▶

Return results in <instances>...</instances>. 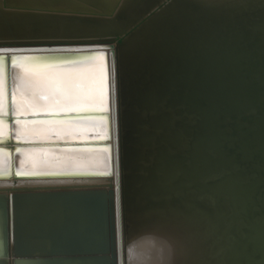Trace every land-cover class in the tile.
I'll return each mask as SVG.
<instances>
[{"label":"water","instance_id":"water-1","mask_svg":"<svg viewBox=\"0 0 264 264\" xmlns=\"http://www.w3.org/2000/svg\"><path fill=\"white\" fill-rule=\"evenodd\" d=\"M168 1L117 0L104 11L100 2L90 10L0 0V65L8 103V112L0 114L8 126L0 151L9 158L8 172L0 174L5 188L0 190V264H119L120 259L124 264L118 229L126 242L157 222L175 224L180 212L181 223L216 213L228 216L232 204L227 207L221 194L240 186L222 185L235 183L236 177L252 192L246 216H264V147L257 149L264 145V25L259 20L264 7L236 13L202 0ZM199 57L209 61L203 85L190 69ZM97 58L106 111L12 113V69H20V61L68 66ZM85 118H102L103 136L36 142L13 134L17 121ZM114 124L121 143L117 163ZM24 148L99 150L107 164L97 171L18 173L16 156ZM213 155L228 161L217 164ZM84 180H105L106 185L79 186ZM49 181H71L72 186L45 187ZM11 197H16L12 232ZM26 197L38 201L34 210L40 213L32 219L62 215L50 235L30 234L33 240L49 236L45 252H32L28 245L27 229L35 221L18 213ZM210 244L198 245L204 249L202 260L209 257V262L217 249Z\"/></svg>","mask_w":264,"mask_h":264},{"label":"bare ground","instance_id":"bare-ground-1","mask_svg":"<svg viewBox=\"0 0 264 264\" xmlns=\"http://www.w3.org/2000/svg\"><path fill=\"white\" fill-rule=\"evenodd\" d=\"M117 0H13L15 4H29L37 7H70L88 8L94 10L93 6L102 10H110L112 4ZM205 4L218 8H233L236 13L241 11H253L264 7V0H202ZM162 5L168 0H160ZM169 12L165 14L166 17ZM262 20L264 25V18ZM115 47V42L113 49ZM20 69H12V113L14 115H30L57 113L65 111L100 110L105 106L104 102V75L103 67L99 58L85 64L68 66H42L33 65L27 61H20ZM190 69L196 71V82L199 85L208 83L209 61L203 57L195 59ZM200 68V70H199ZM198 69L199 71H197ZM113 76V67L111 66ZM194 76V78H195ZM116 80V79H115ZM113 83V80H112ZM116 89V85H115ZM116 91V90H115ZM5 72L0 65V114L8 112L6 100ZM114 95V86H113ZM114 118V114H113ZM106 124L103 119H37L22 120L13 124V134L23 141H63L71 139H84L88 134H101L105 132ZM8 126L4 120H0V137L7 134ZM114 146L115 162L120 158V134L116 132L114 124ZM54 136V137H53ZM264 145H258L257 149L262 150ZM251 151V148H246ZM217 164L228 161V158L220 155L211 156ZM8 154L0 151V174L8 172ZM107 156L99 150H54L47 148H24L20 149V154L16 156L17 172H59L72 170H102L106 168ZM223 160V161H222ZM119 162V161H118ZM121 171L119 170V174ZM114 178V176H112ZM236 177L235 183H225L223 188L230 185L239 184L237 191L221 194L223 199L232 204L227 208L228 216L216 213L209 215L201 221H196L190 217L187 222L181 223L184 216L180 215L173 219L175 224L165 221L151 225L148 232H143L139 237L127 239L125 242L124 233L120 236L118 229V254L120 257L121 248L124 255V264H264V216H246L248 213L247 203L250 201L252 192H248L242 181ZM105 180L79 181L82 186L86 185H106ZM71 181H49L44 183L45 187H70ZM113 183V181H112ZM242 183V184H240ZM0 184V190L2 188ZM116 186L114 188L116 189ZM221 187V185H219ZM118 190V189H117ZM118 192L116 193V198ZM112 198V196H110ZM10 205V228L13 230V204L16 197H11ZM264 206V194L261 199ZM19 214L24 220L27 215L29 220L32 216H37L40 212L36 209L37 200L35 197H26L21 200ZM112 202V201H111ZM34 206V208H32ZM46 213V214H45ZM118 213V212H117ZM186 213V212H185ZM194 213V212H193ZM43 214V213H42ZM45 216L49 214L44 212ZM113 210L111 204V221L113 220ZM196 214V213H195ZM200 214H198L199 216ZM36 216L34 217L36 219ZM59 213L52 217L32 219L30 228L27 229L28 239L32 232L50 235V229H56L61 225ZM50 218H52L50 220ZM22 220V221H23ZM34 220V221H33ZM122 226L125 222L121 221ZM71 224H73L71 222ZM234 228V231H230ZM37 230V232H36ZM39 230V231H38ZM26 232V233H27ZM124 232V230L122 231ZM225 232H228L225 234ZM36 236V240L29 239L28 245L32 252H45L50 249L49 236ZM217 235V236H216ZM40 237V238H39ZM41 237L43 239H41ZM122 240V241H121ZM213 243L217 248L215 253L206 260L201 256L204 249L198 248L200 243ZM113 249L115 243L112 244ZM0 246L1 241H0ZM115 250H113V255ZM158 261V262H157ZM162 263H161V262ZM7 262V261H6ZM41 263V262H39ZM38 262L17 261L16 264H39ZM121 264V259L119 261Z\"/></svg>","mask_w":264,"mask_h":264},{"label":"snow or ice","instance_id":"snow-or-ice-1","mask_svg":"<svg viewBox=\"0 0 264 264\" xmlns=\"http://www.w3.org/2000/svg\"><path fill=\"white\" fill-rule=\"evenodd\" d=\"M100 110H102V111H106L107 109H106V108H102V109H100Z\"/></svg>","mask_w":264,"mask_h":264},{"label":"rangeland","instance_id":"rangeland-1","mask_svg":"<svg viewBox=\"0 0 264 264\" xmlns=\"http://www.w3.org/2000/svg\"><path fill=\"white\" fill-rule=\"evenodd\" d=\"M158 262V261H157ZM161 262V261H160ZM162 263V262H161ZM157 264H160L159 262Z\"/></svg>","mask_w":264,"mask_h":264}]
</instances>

◀
▶

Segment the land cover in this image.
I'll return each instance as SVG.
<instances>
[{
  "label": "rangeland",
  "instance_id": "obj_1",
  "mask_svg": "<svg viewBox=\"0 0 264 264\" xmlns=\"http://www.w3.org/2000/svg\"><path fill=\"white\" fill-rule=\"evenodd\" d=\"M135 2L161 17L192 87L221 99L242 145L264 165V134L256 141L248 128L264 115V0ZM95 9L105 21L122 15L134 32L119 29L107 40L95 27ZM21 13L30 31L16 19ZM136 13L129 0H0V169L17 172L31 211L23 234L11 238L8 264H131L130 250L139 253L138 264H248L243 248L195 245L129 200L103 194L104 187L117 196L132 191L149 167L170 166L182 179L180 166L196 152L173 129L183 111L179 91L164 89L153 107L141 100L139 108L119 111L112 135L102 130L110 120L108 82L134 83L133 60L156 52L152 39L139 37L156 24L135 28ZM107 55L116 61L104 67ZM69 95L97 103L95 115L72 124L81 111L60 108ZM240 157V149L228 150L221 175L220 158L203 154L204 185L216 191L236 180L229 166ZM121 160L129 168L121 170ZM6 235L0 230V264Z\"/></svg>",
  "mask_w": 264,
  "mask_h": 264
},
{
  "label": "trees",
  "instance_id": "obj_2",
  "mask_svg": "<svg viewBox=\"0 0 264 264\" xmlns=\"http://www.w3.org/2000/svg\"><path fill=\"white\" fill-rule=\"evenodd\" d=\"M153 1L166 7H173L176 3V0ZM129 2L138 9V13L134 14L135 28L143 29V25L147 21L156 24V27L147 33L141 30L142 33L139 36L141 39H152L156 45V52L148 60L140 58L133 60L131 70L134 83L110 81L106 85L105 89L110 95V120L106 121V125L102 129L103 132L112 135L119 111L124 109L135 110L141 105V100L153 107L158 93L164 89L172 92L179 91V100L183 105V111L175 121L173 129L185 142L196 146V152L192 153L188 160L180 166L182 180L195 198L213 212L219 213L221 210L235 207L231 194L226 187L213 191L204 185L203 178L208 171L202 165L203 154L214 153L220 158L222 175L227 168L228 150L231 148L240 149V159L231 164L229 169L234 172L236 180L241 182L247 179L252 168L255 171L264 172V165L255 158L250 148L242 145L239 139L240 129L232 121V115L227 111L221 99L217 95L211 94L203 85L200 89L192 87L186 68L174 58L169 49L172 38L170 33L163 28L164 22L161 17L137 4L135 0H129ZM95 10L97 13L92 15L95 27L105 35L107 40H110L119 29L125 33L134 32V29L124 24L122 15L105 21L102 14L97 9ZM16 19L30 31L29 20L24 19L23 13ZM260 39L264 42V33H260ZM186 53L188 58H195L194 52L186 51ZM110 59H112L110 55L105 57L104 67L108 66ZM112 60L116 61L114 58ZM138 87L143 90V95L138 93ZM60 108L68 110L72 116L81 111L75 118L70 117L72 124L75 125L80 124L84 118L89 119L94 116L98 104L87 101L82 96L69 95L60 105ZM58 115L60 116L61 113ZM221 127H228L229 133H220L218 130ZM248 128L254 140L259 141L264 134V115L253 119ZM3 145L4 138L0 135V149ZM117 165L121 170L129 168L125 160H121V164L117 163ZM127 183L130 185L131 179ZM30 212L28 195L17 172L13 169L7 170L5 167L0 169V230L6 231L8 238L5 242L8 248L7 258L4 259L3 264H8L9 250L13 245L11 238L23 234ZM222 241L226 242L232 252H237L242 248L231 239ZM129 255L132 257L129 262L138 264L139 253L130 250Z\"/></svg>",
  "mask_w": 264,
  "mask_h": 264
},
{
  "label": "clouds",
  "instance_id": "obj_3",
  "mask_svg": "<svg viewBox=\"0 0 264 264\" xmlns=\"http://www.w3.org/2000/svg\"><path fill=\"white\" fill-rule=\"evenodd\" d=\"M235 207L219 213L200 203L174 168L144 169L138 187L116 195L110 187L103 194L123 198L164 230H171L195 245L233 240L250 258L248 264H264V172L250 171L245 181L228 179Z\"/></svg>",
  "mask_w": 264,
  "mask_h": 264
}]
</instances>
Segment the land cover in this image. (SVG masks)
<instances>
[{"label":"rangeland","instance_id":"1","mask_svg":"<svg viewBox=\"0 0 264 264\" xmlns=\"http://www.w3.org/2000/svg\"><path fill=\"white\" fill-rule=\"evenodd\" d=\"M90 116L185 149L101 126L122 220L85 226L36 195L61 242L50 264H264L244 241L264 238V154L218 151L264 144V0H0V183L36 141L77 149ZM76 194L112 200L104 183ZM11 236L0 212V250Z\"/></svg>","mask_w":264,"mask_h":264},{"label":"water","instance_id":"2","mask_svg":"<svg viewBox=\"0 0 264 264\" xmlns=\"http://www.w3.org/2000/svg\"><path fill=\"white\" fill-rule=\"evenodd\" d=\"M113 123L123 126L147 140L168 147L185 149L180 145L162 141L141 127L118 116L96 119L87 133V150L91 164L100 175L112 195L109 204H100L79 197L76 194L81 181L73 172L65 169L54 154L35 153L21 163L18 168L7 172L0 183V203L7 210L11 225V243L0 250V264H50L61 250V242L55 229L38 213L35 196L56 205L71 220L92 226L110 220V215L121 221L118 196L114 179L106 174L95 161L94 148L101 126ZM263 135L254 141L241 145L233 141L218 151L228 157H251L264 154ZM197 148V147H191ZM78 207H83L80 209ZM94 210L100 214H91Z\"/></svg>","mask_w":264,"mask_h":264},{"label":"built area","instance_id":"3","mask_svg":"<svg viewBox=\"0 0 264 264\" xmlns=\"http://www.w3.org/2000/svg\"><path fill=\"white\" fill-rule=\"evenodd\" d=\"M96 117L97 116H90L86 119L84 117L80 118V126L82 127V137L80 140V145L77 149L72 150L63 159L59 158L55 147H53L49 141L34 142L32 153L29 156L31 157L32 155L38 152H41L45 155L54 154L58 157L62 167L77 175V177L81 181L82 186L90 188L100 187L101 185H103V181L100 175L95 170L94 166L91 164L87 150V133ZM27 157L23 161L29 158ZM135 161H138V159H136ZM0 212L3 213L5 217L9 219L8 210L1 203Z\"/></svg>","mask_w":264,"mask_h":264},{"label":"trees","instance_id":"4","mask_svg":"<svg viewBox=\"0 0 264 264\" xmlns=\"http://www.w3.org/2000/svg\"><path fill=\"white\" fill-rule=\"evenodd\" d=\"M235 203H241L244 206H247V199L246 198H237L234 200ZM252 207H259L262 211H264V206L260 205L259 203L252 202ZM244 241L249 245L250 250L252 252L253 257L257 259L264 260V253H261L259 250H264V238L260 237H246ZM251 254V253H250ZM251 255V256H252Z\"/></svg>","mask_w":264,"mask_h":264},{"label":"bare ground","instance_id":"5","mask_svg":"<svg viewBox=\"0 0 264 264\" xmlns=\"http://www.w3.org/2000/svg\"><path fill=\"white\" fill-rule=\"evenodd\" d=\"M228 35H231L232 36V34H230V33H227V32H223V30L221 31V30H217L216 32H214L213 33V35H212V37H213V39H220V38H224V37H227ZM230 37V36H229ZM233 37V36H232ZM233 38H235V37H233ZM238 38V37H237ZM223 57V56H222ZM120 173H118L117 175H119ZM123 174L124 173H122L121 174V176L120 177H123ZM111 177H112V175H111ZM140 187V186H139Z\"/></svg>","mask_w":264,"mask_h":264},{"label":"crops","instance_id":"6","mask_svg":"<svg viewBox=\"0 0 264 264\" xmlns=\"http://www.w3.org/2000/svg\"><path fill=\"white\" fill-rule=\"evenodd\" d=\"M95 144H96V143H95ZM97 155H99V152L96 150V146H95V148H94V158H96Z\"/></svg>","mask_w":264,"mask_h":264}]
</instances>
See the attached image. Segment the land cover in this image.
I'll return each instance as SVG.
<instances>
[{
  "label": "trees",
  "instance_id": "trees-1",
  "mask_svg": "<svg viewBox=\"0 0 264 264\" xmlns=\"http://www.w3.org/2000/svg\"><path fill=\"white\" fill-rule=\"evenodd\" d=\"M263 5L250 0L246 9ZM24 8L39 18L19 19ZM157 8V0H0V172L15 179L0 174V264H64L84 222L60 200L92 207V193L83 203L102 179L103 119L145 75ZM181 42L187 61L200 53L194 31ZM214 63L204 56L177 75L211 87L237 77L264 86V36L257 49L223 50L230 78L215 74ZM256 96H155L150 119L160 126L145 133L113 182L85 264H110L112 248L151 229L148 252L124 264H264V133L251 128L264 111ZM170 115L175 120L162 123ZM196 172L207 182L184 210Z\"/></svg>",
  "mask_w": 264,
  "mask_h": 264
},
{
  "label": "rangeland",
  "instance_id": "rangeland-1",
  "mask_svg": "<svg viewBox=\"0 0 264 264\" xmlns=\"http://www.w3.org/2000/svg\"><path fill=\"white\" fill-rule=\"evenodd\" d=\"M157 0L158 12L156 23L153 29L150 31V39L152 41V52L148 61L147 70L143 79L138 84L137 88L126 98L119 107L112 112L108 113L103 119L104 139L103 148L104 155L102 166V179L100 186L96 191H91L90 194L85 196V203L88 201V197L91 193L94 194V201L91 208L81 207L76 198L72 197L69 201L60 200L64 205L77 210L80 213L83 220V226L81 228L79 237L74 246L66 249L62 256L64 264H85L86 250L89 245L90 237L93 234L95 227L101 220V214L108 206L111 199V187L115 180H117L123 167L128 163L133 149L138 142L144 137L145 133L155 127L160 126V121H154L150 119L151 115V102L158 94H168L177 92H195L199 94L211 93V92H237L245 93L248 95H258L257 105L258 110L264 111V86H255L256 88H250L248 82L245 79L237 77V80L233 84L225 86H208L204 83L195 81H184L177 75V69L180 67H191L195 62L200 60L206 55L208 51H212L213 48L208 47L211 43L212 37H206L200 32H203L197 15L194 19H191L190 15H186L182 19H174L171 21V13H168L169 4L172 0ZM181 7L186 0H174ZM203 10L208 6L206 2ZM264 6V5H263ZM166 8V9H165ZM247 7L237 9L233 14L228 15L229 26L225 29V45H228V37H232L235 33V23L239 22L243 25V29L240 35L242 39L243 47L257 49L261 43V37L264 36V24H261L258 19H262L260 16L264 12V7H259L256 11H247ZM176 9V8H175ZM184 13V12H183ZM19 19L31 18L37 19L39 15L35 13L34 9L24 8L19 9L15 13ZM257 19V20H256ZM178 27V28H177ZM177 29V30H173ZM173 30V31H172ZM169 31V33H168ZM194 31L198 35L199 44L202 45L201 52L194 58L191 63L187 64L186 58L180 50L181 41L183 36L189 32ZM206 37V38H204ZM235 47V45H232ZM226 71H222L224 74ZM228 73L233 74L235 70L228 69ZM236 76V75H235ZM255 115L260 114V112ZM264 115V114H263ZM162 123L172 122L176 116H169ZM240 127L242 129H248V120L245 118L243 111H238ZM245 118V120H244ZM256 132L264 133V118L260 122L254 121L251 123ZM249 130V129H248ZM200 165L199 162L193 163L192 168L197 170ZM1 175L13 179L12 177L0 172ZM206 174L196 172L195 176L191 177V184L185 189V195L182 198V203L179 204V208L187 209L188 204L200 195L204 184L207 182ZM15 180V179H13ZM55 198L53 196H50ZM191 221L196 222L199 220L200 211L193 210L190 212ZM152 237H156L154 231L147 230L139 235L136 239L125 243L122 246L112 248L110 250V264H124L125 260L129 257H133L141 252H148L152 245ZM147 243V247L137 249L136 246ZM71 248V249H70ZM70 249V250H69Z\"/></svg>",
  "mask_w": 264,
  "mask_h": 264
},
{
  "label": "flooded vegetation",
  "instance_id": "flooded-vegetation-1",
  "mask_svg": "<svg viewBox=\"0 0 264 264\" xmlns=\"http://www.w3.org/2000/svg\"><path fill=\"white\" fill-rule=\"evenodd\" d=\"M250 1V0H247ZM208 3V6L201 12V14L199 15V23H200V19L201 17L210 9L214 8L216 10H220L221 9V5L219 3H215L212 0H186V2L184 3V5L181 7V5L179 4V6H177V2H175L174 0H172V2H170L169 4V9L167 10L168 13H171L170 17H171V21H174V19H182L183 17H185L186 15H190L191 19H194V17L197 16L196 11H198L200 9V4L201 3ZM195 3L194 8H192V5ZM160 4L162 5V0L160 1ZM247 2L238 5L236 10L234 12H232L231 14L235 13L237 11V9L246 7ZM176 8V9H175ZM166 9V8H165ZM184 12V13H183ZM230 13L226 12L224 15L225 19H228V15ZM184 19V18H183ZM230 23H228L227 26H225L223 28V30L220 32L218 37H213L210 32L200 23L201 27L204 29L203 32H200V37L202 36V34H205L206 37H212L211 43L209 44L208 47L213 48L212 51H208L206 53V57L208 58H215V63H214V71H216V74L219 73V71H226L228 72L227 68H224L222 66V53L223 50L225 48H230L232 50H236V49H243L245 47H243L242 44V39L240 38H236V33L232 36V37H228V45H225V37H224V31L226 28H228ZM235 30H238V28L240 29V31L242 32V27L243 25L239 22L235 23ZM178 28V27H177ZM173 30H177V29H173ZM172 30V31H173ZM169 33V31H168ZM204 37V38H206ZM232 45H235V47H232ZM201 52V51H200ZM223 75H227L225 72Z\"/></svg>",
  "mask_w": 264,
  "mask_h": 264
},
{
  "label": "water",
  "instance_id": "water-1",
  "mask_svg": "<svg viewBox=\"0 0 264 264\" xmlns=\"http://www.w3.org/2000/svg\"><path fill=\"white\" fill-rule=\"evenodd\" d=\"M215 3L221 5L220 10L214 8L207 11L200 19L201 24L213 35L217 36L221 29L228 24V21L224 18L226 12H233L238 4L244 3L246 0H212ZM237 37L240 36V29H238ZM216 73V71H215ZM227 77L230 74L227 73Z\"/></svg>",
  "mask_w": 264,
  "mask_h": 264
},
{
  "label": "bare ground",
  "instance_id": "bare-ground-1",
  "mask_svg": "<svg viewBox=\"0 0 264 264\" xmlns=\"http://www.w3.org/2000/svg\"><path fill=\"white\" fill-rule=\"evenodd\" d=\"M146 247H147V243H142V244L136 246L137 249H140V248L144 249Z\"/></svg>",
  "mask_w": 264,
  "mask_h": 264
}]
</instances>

◀
▶

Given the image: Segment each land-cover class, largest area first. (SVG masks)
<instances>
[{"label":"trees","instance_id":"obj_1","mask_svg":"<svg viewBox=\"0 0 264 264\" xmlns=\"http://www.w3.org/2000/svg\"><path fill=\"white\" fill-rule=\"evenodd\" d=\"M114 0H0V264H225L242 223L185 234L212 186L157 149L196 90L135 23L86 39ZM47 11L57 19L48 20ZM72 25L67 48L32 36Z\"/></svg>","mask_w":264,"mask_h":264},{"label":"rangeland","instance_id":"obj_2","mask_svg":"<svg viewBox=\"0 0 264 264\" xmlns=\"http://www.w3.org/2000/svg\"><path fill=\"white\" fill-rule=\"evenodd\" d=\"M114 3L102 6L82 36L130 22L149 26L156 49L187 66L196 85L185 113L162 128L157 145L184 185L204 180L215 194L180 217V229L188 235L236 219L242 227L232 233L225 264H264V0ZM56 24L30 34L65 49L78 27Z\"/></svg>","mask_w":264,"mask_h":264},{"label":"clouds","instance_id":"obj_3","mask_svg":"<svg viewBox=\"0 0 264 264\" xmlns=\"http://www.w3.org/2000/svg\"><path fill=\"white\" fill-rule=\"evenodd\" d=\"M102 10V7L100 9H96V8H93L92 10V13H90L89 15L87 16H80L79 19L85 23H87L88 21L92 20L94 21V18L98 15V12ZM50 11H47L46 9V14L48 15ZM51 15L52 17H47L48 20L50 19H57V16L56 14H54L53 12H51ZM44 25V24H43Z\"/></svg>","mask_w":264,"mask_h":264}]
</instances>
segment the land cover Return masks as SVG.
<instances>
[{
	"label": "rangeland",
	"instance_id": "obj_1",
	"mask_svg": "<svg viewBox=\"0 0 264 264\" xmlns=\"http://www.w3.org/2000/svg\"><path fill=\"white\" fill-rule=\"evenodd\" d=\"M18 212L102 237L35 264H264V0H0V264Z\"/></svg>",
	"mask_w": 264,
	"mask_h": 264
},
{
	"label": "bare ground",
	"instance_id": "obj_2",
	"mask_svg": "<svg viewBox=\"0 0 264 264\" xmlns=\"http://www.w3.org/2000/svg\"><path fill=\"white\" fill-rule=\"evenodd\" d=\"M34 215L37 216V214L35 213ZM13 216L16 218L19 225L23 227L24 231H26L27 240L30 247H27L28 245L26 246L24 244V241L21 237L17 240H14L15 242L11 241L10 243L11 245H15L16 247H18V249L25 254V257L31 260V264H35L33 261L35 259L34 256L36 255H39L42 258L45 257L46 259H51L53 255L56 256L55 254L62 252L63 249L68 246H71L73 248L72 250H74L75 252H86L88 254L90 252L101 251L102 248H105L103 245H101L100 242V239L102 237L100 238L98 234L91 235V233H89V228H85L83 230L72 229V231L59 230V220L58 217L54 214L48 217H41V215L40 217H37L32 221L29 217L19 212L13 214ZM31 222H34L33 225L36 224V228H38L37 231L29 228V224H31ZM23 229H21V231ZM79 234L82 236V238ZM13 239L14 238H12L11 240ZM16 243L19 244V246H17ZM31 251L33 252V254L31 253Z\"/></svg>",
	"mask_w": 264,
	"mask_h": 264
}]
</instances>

◀

Stated exercise:
Find every line in the records above that contains the word "masks", and copy each of those lines in full.

Result:
Segment the land cover in this image. (SVG masks)
Given the image: Segment each land-cover class, largest area first. (SVG masks)
segment the land cover Return masks as SVG.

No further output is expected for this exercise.